→ What the exercise asks
The pictures are to be left out, and all remaining data is to be transcribed exactly as it appears.

→ Data provided
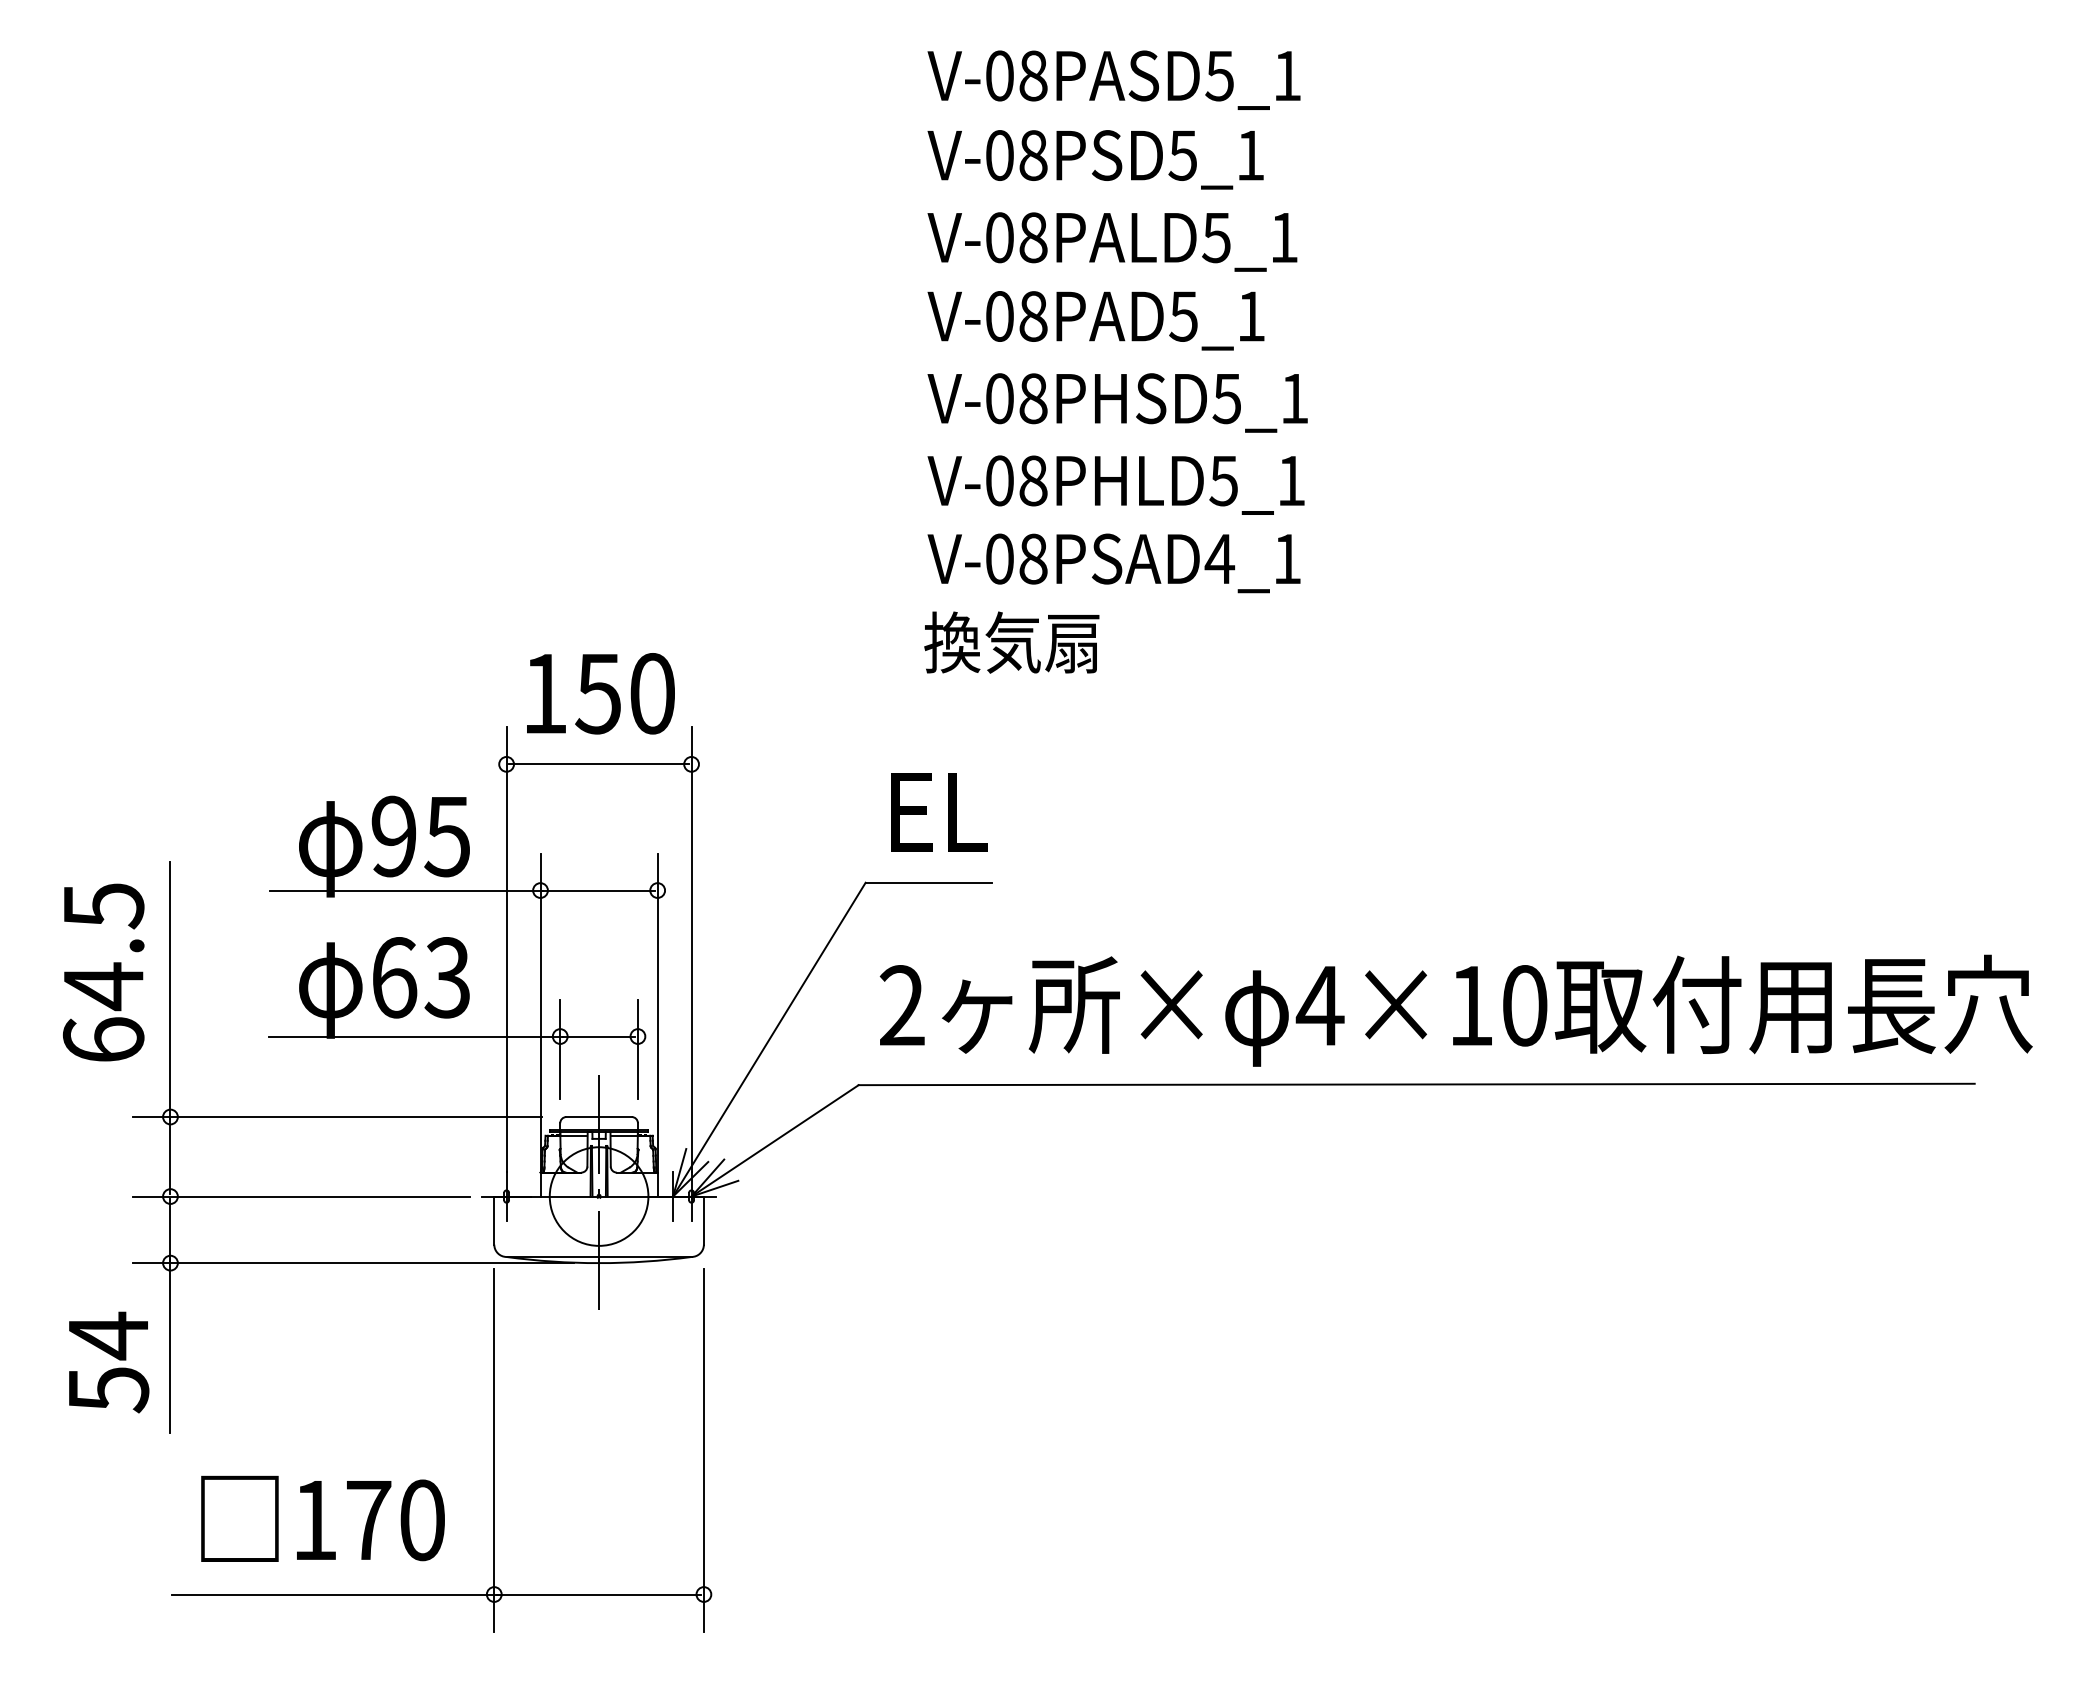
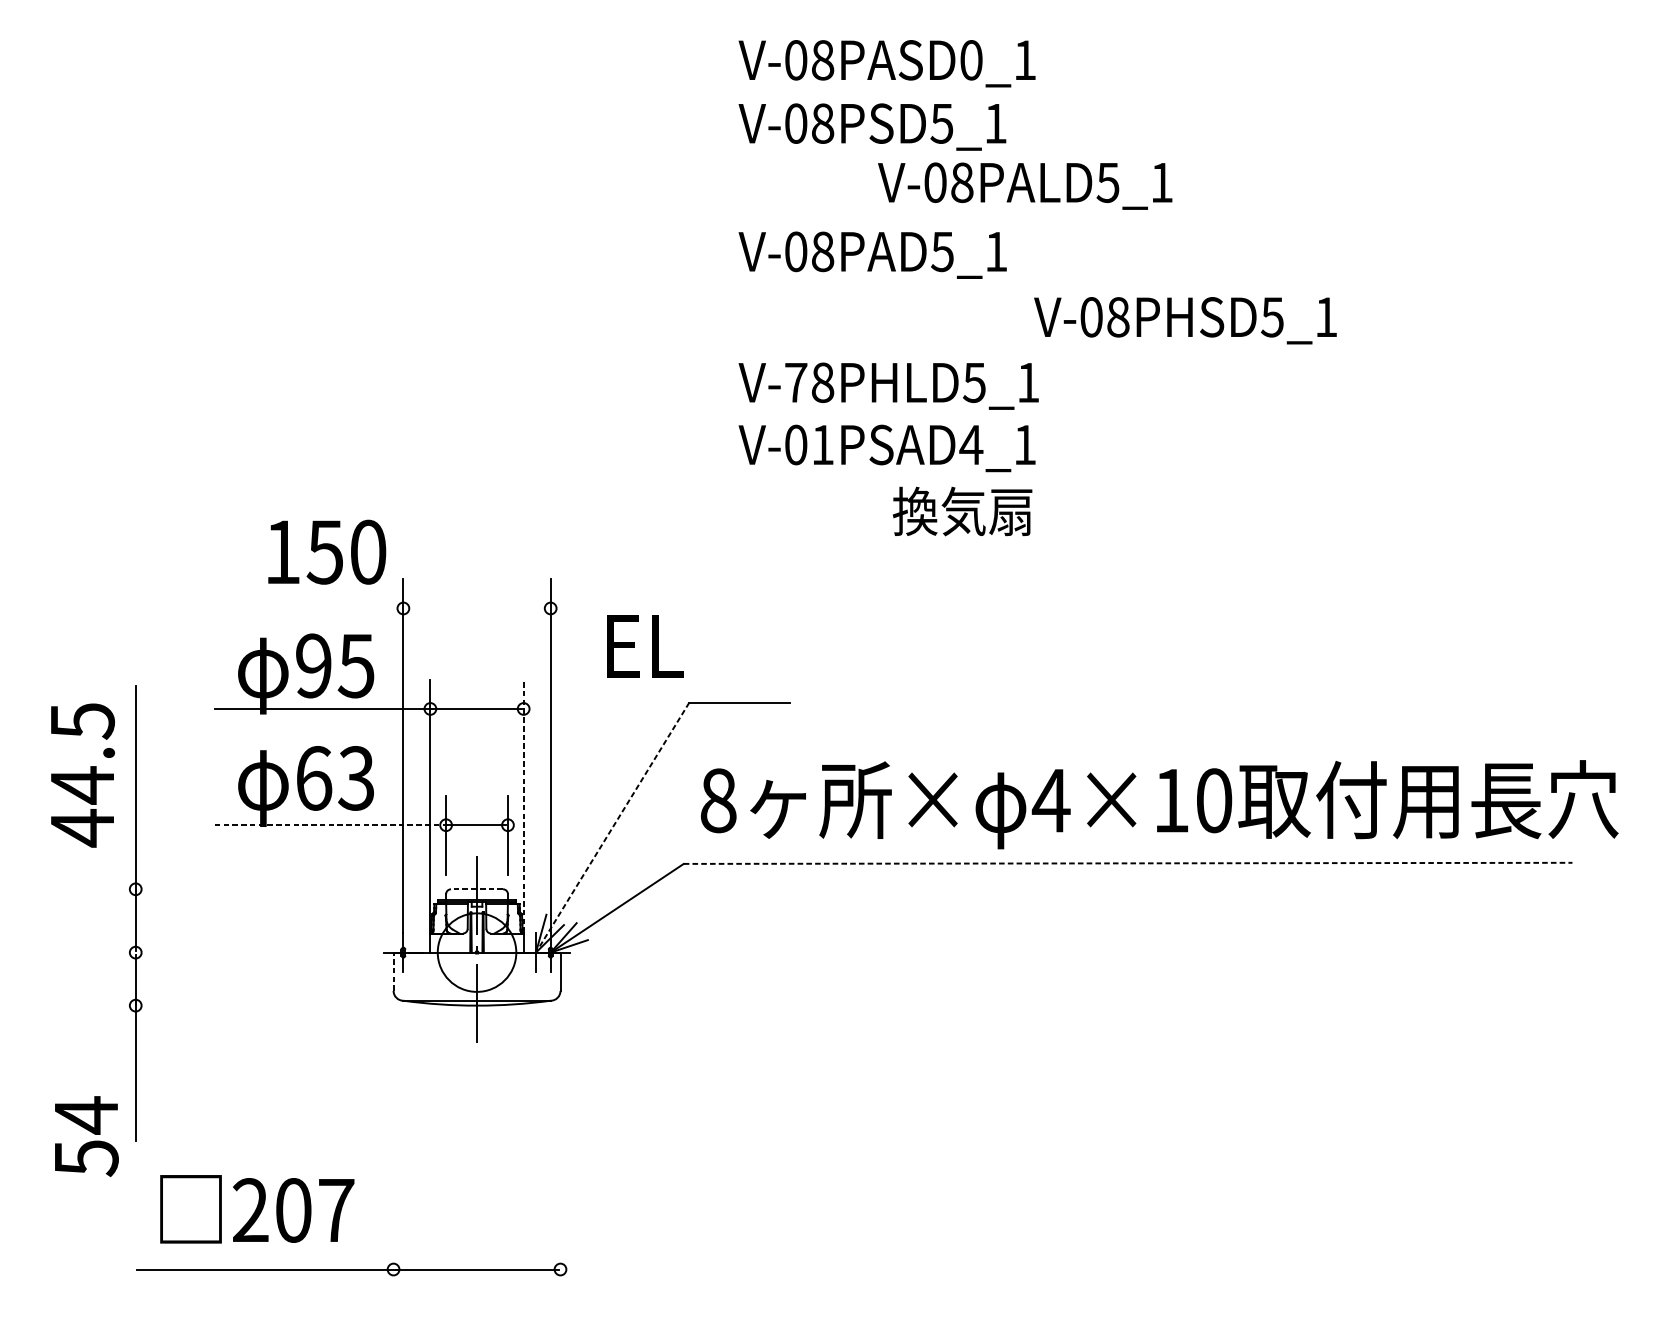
text: (1219, 75) -> (971, 59), V-08PASD5_1 -> V-08PASD0_1
text: (1112, 241) -> (1025, 185), moved
text: (1117, 402) -> (1185, 320), moved
text: (999, 480) -> (795, 382), V-08PHLD5_1 -> V-78PHLD5_1
text: (1033, 558) -> (822, 444), V-08PSAD4_1 -> V-01PSAD4_1
text: (1011, 642) -> (962, 511), moved
text: (600, 693) -> (326, 552), moved
line: (599, 764) -> (477, 608), removed
text: (939, 812) -> (645, 646), moved
text: (901, 1005) -> (717, 800), 2 -> 8
line: (657, 1012) -> (523, 806), solid -> dashed
line: (415, 1036) -> (330, 825), solid -> dashed
text: (103, 1040) -> (82, 828), 64.5 -> 44.5
line: (769, 1040) -> (612, 828), solid -> dashed
line: (1417, 1084) -> (1128, 863), solid -> dashed
line: (337, 1117) -> (268, 889), removed
line: (599, 1117) -> (477, 889), solid -> dashed
line: (301, 1196) -> (240, 952), removed
line: (494, 1220) -> (393, 971), solid -> dashed
line: (353, 1263) -> (281, 1005), removed
text: (109, 1362) -> (87, 1136), moved
line: (494, 1450) -> (393, 1154), removed
line: (703, 1450) -> (560, 1154), removed
text: (368, 1520) -> (293, 1210), 170 -> 207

→ Result of the task
text: (1219, 75) -> (971, 59), V-08PASD5_1 -> V-08PASD0_1
text: (1112, 241) -> (1025, 185), moved
text: (1117, 402) -> (1185, 320), moved
text: (999, 480) -> (795, 382), V-08PHLD5_1 -> V-78PHLD5_1
text: (1033, 558) -> (822, 444), V-08PSAD4_1 -> V-01PSAD4_1
text: (1011, 642) -> (962, 511), moved
text: (600, 693) -> (326, 552), moved
line: (599, 764) -> (477, 608), removed
text: (939, 812) -> (645, 646), moved
text: (901, 1005) -> (717, 800), 2 -> 8
line: (657, 1012) -> (523, 806), solid -> dashed
line: (415, 1036) -> (330, 825), solid -> dashed
text: (103, 1040) -> (82, 828), 64.5 -> 44.5
line: (769, 1040) -> (612, 828), solid -> dashed
line: (1417, 1084) -> (1128, 863), solid -> dashed
line: (337, 1117) -> (268, 889), removed
line: (599, 1117) -> (477, 889), solid -> dashed
line: (301, 1196) -> (240, 952), removed
line: (494, 1220) -> (393, 971), solid -> dashed
line: (353, 1263) -> (281, 1005), removed
text: (109, 1362) -> (87, 1136), moved
line: (494, 1450) -> (393, 1154), removed
line: (703, 1450) -> (560, 1154), removed
text: (368, 1520) -> (293, 1210), 170 -> 207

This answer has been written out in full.